1 ...7 8 9 11 12 13 ...19 „Wurde dann vielleicht irgendwas bei Ihnen abgegeben, das mir gehören könnte?“, frage ich, „Handy, Geldbeutel…“
Doch er schüttelt den Kopf und erstickt meine Hoffnung im Keim. „Hier wurde schon seit über einem Monat nichts mehr abgegeben. Tut mir leid.“
„Danke trotzdem“, sagt Jakob.
Erneut verlassen wir einen Ort, von dem ich mir Hilfe erhofft hatte. Und erneut gehen wir mit leeren Händen.
„Was machen wir jetzt?“, frage ich Jakob, als wir wieder draußen sind. Die Sonne scheint geradezu ironisch vom strahlend blauen Himmel.
„Weiß nicht. Magst du ein Eis?“
So war die Frage eigentlich nicht gemeint, doch ich nicke trotzdem. Warum nicht? Jetzt gerade kann ich gut eine kleine Aufmunterung gebrauchen… Wir lassen das Auto stehen und laufen ein Stück.
„Hey Clara“, meint Jakob plötzlich, „Also wegen dem Gedächtnisverlust… Du musst dir keine Sorgen machen, wo du wohnen kannst, bis deine Erinnerungen zurückkommen. Wir werden dich jetzt nicht rausschmeißen oder so…“
Ich bleibe stehen und blicke ihn an. Als er es bemerkt, bleibt er ebenfalls stehen.
„Jakob, das…“ Ich schüttele den Kopf. „Danke, das… Das ist wahnsinnig nett!“ In einer plötzlichen Gefühlsregung umarme ich ihn. Er ist zunächst so überrascht, dass er nicht reagiert, aber nach einem Moment zieht er mich noch näher an sich. Es fühlt sich mehr als gut an – so eine Umarmung hatte ich bitter nötig, nach allem, was seit gestern Abend passiert ist…
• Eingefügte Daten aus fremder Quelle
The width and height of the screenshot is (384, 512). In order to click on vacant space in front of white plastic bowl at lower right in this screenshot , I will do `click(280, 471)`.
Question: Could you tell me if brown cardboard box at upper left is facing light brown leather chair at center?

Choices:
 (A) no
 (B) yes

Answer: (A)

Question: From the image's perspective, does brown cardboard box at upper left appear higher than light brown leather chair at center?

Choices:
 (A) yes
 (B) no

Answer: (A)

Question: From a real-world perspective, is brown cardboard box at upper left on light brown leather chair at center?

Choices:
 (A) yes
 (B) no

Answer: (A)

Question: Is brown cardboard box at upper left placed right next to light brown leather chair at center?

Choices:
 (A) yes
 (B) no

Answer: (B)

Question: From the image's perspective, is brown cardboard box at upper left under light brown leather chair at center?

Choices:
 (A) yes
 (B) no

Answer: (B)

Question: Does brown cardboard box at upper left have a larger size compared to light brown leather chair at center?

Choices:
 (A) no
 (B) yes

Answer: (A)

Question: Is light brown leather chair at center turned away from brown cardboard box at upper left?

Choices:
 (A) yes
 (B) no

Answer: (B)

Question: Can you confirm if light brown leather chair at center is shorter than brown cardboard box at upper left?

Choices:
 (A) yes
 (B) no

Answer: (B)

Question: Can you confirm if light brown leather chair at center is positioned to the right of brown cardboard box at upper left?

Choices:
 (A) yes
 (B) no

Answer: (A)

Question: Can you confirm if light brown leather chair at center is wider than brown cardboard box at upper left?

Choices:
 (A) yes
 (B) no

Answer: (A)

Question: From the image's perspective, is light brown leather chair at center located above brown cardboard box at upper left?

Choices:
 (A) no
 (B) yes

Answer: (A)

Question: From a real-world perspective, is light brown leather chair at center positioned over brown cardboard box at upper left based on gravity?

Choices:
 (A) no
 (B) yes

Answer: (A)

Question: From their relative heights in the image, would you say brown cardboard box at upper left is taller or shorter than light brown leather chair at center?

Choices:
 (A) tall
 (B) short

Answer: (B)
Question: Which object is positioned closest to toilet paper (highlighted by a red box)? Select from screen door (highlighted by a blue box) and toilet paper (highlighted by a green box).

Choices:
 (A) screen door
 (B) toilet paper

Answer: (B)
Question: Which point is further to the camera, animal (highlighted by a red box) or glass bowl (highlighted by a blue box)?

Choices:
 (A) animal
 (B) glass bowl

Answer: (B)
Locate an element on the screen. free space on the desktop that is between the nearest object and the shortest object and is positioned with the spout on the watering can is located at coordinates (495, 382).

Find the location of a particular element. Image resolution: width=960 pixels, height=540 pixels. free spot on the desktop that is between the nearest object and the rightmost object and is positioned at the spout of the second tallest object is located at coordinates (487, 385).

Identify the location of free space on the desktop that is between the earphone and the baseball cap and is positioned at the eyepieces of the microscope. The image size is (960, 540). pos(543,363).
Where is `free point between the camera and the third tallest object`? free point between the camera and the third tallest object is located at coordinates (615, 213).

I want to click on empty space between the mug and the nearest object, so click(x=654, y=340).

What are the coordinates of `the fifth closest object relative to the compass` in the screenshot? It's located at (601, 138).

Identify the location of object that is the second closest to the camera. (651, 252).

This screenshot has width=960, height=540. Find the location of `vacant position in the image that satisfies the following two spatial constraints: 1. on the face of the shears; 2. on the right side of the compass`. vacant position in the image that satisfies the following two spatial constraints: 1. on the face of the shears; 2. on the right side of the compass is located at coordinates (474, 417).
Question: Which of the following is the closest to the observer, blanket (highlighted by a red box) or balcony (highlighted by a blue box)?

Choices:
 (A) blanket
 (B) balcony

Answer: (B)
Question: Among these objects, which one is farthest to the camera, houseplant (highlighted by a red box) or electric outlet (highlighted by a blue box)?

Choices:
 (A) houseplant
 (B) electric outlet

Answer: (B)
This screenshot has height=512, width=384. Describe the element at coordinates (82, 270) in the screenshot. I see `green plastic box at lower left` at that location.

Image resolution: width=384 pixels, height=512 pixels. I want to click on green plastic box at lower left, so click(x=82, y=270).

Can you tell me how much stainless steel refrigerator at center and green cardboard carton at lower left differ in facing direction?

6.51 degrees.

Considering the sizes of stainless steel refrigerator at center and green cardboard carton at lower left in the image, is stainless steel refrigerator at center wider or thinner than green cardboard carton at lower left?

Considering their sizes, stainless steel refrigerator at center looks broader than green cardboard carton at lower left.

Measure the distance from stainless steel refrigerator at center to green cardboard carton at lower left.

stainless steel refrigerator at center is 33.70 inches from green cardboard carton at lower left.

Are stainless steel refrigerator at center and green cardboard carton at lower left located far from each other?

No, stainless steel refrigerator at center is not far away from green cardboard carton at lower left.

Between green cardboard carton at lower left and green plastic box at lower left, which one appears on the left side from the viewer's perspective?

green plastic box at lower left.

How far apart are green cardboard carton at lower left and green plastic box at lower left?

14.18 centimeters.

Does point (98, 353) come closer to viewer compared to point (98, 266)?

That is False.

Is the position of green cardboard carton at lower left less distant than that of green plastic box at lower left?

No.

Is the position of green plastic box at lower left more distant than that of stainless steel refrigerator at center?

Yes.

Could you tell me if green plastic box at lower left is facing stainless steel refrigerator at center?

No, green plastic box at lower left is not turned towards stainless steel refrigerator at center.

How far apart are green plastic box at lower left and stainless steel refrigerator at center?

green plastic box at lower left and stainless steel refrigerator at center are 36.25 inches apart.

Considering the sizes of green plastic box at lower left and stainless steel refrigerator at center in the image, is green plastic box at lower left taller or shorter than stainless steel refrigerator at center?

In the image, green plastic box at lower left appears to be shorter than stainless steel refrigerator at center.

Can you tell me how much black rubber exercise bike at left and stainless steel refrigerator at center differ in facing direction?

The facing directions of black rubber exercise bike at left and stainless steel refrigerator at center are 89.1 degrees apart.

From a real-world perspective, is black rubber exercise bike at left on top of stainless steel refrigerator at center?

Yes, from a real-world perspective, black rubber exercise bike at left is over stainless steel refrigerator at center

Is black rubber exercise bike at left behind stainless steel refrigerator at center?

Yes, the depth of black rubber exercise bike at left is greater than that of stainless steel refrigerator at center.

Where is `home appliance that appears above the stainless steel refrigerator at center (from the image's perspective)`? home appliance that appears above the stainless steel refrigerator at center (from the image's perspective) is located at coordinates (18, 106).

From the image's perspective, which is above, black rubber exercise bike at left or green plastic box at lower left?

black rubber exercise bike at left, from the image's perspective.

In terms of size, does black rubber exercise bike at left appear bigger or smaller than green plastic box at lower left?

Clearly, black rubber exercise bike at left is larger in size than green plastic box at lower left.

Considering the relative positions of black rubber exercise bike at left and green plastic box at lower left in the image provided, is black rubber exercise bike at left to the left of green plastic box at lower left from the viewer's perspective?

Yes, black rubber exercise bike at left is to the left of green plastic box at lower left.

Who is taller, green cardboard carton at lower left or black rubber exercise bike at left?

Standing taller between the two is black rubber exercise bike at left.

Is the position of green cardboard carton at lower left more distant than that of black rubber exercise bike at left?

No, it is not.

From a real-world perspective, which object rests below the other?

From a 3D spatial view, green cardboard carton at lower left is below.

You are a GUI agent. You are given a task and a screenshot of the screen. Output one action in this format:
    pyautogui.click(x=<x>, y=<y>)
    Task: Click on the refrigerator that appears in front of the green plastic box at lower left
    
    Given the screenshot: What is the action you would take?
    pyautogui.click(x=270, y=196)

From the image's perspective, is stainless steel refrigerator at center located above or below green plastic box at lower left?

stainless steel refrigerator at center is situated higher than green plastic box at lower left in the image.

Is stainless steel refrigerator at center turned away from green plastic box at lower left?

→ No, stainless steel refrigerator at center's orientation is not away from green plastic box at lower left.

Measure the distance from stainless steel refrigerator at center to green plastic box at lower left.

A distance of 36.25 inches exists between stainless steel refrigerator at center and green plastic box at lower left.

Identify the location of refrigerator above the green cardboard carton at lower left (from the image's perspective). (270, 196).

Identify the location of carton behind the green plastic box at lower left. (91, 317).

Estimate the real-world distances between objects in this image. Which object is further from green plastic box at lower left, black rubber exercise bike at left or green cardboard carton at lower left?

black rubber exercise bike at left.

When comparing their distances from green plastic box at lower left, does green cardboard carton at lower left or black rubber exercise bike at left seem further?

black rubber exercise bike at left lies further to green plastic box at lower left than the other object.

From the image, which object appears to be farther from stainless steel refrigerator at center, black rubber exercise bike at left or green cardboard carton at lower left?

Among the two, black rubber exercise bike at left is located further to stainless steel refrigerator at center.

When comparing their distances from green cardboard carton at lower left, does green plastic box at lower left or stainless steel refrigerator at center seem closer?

Ich löse mich wieder von ihm und er lächelt mir aufmunternd zu. Wir überqueren die Straße und stehen jetzt vor einer relativ großen Bankfiliale. Davor fließt ein kleiner Bach entlang, an dem einige Menschen sitzen und Eis essen. Wir folgen dem Bachlauf und kommen in eine malerische Gasse mit Fachwerkhäusern und einem Wasserrad. Es sieht geradezu märchenhaft aus.
„Wow, es ist echt schön hier“, sage ich, während ich mich kaum sattsehen kann.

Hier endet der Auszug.